# 1955 Ladies schwinn Black Phantom



## npence (Nov 9, 2010)

I just picked up this ladies black phantom I have tried to do some research about this bike to get an Idea how rare they are and what is the going price on one any help would be great since I cant find much about them. Thanks, Nate






[/url]


----------



## militarymonark (Nov 9, 2010)

not all that rare but I haven't seen a girls one come up in a while.


----------



## militarymonark (Nov 9, 2010)

correction I thought I saw one of those in the Smithsonian in DC but after some research it was a panther but painted the same color.

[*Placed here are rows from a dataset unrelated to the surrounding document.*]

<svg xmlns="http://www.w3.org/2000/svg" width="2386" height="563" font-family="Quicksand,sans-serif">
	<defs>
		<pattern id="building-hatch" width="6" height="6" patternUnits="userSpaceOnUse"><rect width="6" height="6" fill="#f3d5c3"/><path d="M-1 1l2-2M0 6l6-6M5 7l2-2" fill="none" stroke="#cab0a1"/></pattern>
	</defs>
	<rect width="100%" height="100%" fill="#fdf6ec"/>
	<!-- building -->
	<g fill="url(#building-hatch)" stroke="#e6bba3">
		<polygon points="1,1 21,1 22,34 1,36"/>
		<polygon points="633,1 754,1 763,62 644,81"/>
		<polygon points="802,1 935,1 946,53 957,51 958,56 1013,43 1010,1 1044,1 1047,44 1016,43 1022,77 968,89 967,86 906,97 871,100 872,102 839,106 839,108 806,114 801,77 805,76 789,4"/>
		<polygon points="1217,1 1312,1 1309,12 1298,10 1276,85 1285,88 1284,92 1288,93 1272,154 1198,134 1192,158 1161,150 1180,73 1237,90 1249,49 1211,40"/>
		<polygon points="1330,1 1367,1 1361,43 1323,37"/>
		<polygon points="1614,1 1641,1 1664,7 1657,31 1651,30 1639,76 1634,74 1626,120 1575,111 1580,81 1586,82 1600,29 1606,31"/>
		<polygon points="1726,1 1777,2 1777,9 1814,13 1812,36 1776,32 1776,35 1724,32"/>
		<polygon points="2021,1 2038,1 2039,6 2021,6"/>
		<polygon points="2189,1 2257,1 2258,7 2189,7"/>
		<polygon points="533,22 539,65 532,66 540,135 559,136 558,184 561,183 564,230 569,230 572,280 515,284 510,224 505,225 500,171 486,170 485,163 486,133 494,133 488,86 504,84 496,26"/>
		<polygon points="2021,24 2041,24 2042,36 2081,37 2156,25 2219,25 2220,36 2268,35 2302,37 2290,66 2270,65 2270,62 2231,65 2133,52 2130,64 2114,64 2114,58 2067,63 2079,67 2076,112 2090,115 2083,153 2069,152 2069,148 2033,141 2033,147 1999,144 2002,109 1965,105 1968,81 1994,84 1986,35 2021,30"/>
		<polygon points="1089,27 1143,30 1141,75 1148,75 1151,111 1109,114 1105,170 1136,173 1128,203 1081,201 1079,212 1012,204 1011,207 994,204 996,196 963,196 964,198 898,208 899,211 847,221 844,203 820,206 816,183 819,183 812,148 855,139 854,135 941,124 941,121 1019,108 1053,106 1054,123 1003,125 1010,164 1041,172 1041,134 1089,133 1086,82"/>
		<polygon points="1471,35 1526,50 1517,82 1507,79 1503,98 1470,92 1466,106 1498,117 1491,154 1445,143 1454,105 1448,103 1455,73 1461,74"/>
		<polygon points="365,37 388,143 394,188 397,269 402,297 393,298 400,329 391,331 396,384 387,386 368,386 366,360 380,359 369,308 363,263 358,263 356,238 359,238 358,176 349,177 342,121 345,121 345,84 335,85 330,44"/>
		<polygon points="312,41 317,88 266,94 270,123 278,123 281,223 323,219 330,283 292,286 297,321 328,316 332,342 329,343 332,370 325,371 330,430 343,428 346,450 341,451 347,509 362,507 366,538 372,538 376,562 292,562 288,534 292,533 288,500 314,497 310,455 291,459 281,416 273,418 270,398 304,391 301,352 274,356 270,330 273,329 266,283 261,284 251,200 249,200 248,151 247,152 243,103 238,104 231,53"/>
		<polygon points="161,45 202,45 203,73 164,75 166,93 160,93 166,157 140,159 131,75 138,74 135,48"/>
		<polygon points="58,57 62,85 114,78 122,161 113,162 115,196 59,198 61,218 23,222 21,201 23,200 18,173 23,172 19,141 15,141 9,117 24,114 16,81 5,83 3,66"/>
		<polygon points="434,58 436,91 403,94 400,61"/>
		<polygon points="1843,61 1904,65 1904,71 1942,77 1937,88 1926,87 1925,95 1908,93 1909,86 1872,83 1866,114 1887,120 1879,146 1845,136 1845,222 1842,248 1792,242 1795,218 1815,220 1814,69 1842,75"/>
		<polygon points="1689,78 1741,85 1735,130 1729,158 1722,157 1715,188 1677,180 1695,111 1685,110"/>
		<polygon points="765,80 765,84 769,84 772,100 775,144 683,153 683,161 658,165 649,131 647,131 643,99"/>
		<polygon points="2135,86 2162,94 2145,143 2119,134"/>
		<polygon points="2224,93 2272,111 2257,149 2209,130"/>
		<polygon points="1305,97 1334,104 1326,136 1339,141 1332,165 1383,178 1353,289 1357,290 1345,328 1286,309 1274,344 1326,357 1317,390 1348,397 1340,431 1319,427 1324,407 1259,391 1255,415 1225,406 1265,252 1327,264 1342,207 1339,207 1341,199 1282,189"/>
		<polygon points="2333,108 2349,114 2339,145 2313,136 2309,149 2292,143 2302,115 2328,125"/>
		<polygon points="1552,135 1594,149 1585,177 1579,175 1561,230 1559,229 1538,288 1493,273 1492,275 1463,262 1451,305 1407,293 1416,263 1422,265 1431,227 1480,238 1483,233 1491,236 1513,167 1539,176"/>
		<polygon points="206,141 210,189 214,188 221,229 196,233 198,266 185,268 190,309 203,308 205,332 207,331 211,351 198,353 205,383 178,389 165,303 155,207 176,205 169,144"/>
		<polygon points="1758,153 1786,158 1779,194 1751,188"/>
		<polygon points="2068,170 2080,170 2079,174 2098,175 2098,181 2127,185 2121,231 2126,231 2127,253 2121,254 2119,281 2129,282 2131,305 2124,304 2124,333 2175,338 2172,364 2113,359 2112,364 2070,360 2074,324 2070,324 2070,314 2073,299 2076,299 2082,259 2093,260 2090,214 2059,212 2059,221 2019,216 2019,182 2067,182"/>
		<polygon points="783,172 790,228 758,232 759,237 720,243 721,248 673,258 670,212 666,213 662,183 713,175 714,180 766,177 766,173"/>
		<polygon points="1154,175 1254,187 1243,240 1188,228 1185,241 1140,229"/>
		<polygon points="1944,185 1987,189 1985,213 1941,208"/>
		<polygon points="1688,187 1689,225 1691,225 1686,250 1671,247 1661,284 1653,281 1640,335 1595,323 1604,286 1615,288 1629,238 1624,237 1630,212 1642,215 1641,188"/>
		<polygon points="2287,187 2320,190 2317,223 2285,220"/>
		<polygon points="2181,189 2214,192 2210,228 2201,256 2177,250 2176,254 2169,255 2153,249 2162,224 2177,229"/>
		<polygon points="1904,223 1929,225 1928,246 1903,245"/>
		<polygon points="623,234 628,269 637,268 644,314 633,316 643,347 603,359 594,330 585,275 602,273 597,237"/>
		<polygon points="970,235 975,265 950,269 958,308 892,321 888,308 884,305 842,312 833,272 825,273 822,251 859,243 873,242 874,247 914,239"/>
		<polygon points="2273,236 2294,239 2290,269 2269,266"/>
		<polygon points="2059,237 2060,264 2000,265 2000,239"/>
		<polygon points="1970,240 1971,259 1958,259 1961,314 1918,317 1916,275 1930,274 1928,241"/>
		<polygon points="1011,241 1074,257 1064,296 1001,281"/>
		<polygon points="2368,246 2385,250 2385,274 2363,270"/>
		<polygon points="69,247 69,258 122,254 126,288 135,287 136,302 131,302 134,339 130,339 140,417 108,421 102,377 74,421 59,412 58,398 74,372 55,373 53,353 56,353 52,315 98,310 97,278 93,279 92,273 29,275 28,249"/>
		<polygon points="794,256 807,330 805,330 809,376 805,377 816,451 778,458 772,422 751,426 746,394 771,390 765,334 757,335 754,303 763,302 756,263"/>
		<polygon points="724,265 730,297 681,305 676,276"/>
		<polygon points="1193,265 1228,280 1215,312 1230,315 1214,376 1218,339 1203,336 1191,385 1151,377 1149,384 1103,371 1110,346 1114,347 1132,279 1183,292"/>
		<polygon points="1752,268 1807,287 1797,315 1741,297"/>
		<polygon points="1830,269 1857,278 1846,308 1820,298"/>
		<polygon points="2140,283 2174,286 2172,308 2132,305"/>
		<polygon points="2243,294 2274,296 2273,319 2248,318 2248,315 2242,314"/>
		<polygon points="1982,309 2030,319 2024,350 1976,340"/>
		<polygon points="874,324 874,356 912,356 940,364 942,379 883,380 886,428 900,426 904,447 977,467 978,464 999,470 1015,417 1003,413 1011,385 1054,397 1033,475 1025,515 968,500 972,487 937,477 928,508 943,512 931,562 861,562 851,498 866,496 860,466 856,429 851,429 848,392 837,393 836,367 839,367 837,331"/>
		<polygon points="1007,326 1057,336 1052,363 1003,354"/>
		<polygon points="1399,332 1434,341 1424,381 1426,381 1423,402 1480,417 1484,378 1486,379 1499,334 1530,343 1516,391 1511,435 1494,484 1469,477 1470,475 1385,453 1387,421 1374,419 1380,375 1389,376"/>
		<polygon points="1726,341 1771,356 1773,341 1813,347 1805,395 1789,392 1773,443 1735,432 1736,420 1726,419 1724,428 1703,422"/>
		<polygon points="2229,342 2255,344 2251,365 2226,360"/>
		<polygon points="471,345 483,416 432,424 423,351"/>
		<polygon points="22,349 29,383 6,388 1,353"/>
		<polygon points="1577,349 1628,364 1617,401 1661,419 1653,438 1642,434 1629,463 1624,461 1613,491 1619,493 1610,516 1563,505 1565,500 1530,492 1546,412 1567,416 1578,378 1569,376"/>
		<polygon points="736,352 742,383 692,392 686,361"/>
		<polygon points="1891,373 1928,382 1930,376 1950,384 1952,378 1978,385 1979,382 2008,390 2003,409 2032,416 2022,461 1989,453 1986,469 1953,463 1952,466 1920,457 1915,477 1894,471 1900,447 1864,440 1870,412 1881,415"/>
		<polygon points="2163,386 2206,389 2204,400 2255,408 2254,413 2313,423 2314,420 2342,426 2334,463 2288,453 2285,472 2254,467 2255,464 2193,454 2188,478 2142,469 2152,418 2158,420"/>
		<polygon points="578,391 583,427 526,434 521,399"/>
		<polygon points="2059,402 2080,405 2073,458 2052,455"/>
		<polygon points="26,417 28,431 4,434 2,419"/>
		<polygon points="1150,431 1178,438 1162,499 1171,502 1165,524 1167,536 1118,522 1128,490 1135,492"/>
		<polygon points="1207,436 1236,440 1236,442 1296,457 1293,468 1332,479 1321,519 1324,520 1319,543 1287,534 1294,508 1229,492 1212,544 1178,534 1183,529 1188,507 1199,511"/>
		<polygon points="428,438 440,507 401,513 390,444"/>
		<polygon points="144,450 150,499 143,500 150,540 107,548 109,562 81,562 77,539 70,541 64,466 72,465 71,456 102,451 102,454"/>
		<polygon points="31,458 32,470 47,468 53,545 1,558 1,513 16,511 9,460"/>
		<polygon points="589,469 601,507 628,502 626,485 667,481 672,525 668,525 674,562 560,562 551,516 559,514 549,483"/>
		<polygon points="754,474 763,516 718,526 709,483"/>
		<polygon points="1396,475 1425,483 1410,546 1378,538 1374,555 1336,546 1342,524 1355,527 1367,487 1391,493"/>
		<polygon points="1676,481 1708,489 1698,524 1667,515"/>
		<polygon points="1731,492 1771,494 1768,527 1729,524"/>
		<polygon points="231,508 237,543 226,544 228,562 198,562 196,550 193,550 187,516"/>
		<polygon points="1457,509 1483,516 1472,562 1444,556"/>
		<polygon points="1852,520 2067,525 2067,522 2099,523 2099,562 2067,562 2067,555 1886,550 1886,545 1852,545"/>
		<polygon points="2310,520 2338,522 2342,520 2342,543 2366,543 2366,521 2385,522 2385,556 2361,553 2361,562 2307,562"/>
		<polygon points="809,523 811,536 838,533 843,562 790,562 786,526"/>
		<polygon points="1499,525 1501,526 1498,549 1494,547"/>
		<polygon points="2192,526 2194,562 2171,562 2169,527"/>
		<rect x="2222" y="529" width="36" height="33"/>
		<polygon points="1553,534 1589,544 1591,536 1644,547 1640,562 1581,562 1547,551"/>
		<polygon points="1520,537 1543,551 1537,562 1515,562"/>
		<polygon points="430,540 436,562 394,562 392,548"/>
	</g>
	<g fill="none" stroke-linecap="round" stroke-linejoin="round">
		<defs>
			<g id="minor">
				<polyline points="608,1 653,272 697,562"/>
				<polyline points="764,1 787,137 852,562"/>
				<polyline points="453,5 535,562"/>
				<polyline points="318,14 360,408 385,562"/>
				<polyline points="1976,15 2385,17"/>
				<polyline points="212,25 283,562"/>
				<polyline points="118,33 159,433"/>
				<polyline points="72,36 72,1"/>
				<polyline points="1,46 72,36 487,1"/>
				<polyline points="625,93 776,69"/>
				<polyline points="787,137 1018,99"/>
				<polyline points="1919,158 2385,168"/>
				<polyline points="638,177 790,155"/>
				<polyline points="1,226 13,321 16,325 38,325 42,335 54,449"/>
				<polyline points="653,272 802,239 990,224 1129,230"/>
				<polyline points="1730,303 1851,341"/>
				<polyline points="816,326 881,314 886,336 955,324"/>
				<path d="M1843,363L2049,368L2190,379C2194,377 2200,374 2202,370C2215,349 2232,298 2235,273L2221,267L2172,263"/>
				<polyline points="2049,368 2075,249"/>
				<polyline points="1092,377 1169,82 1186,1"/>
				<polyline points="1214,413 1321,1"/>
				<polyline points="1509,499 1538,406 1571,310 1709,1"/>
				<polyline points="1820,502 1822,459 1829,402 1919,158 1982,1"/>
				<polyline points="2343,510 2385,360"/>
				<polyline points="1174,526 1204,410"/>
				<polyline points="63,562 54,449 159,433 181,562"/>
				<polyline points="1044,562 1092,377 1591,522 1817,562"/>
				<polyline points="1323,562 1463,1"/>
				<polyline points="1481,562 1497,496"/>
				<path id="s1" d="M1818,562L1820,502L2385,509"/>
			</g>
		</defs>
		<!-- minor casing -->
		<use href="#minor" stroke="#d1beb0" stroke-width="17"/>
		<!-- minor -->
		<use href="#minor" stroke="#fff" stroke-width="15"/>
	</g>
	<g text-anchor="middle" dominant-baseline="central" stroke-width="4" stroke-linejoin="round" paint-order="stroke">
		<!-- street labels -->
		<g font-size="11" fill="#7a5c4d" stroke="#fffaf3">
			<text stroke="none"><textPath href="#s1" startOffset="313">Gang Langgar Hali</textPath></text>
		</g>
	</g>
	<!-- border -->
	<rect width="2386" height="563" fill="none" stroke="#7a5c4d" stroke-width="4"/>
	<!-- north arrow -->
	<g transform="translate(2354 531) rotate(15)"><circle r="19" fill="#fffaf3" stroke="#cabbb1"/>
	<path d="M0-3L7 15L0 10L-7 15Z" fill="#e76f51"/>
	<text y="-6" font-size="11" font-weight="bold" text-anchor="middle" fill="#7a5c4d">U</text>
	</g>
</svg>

I was informed that the girl panthers were blue so not to sure about yours


----------



## militarymonark (Nov 9, 2010)

http://www.flickr.com/photos/25598110@N02/3360492155


----------



## island schwinn (Nov 10, 2010)

girl's black phantoms weren't as popular as boys,but many were built.most found the graveyard being parted out to complete beat up boys bikes.the rarest of womens phantoms is the blue phantom which was only built in '55.in my opinion,your bike could bring anywhere from $500.00 to $900.00 depending on area and circumstances.alot of people might think that's a high estimate,but the bike is in real nice shape.some might think it's a low estimate,but it all depends on the earlier stated situation.


----------